I know my story is not unique, but as you know you cant see the light thru all the clouds, seems like my life lately is just full of losses, as yours seems to be. I'm sorry for your losses, and I in no way want to make less of them. As you too are grieving,, sometimes I just feel so empty, and just cant seem to find the joy. Mostly its the loss of my church that seems the hardest to take. Was such a huge part of our lives for so many years, all of our 40 yrs of marriage, now so empty, not there, not place for me to fit in. there is much more to that story,
I was very close to my dad too, and lost him when he was only 47, and I was just a young mother. Then shortly after my grandmother died, who was more of a mother to me then my own mother. But none of those compared to the loss of my husband, as then I had him to help me get thru, now I'm all alone. all my kids live far away, and are busy with there families. I think its the loneliness, that is the hardest for me. And I just cant make myself go anywhere, just easier to stay home then to go out and feel like I'm alone in a crowd. I always go with those who come and say lets go do something, but dont go out on my own. And those outings are few and far in-between
I just want to join my husband, dying of a broken heart. and cant wait. but suicide is not an option. I know that. No reason to want life or to choose it.

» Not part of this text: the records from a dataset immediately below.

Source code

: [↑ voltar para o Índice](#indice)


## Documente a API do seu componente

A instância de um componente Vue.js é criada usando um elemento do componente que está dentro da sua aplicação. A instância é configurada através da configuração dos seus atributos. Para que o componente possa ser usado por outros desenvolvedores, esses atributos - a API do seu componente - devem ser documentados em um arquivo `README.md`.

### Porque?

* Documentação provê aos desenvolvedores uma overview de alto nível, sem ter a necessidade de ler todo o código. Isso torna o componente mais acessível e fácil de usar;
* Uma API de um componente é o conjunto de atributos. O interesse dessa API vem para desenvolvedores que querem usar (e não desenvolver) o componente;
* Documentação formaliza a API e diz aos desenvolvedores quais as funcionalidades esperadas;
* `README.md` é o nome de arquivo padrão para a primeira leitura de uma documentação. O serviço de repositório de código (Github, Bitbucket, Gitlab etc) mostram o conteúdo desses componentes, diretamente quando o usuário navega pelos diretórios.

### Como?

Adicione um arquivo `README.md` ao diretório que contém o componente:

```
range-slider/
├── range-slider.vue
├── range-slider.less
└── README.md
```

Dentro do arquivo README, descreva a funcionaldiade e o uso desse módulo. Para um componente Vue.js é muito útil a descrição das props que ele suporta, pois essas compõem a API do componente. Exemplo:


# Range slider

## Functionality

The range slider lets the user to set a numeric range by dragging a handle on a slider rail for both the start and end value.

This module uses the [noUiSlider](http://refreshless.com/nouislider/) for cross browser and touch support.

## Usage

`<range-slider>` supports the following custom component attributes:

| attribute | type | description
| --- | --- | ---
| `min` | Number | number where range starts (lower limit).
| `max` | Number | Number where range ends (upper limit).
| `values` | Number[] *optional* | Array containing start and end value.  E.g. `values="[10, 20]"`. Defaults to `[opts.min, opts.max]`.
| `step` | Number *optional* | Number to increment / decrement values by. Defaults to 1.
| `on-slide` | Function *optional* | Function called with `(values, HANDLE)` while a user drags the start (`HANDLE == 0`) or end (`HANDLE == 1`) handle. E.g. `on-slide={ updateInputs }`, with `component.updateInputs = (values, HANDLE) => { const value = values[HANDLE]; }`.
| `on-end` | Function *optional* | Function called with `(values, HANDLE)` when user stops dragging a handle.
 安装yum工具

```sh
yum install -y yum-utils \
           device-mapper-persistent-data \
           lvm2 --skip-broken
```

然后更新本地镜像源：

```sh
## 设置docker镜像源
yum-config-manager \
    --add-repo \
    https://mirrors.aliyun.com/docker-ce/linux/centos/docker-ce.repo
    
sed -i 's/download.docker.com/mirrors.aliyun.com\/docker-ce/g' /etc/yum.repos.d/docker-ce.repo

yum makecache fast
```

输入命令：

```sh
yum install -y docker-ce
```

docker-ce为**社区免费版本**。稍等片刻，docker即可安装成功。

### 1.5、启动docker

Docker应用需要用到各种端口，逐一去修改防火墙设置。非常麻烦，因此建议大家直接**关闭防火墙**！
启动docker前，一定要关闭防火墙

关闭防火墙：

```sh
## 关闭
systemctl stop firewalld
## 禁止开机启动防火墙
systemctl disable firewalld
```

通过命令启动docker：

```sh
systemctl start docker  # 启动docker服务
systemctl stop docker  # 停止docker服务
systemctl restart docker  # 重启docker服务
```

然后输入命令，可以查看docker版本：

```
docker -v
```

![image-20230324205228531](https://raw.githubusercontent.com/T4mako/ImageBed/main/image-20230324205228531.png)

Still just wondering what that God given work is, and when will I know???? Really I just want to be useful and needed.
thanks

"I know my story is not unique" We are all unique, there is not another you and no one will really understand your pain. It seems unique to me but other people just go "what's the problem?" Bugged me greatly that Mary just acted like it was cool and rushed to hug me which really bothered me so I turned and said, "I'll be in the house." and left. A lot of Mary's stuff was in the office. A song..."What bothers me most is that it doesn't bother you."
Don't think you're not unique, you are and your pain is.